All the programme’s labour support also came from older women, Mbanga noted. Young Ghanaians are not interested in attempting a precarious living from a commodity that is vulnerable to disease and weather – Ghana suffered a punishing drought in 2015.

“Young people and men tend to move to towns and cities to find better-paying work such as becoming taxi drivers,” says Mbanga. “At the primary schools, we visited, children said they wanted to be doctors, nurses or police officers – not cocoa farmers because they think that is too much hard work.

“Many existing cocoa farmers are in their late 50s, which could make cocoa farming a dying business. At the moment, the women remaining in villages are each left keeping a 2ha cocoa plantation going.”

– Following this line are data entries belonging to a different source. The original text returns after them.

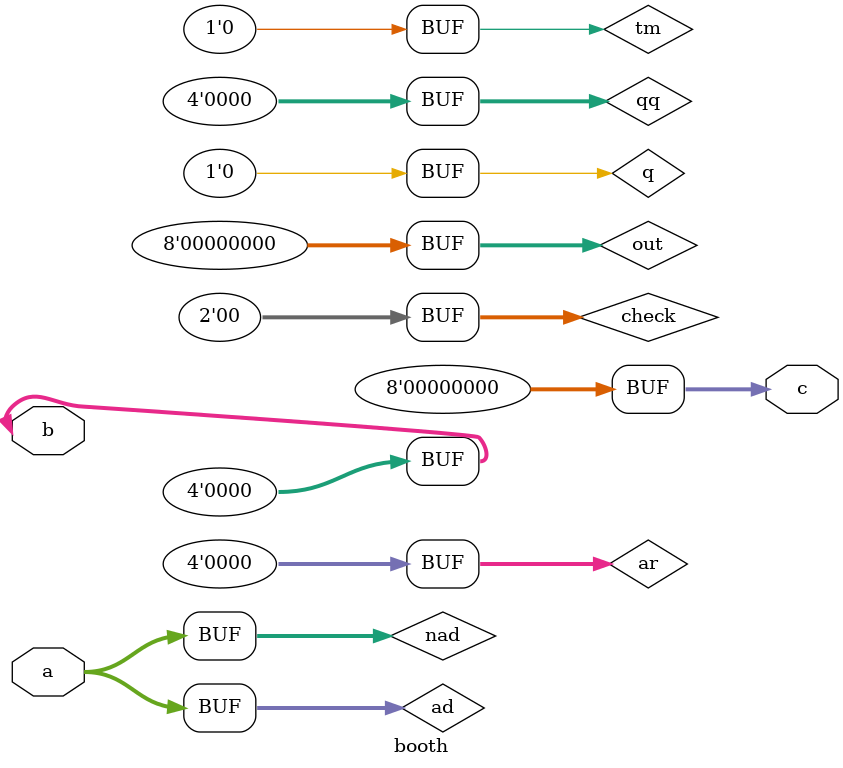
<source format=sv>
`timescale 1ns / 1ps
module booth(input [3:0]a,input [3:0]b,output [7:0]c);
reg tm;
reg [7:0]out;
reg [1:0]check=0;
reg [3:0]ad=a;
reg [3:0]nad=a;
reg [3:0]ar=4'b0000;
reg [3:0]qq=0;
reg q=0;
initial 
    begin
    ad=a;
    nad=-ad;
    qq=b;
end
initial 
    begin
    for(int i=0;i<4;i++)
       begin
        check={qq[0],q};

        if(check==2'b10)
            ar=ar+nad;
        else if(check==2'b01)
            ar=ar+ad;
        q=qq[0];
        qq=qq>>>1;
        qq[3]=ar[0];
        tm=ar[3];
        ar=ar>>>1;
        ar[3]=tm;
        end
        /*check={qq[0],q};
        
        if(check==2'b10)
            ar=ar+nm;
        else if(check==2'b01)
            ar=ar+m;
        q=qq[0];
        qq=qq>>>1;
        qq[3]=ar[0];
        tm=ar[3];
        ar=ar>>>1;
        ar[3]=tm;
        
        check={qq[0],q};
                
        if(check==2'b10)
           ar=ar+nm;
        else if(check==2'b01)
           ar=ar+m;
        q=qq[0];
        qq=qq>>>1;
        qq[3]=ar[0];
        tm=ar[3];
        ar=ar>>>1;
        ar[3]=tm;
        
        check={qq[0],q};
                        
        if(check==2'b10)
           ar=ar+nm;
        else if(check==2'b01)
           ar=ar+m;
        q=qq[0];
        qq=qq>>>1;
        qq[3]=ar[0];
        tm=ar[3];
        ar=ar>>>1;
        ar[3]=tm;*/
        
    out={ar,qq};
    end
assign c=out;
endmodule


</source>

“Mondelēz International surveys have shown that women are 25 percent less likely than men to have received training in the past year and up to 40 percent less likely than men to have access to crucial farm inputs such as fertiliser,” says Amekudzi. “Through Cocoa Life, we can help these women sustain their families and their communities by means of this nationally and internationally important crop.”

Addressing child labour

Child labour is another cross-cutting theme of the Cocoa Life program. “It was impressive to see community workers addressing the issue broadly, dialoguing with teachers and children at schools as well as parents,” says Mbanga.

“As in South Africa, school facilities often aren’t conducive to a good education. Despite such infrastructure challenges, we found farmers understood how crucial education is for a better life for their children and that they shouldn’t be taken out of school to help on the farms.

“The farmers often can’t afford to pay labour but they have a traditional system of pooling their efforts. At harvest time, for example, all the farmers in an area group together to help each other harvest their crops, then they move on to the next farm so the favour is eventually returned.

“Sometimes even the households in a village would cook together, with everyone contributing what they could. We’ve forgotten in South Africa how to make prosperity a common goal – which is ideally how ubuntu should be. It was really eye-opening for me to learn as much from the Joy Ambassador experience as I gave back.”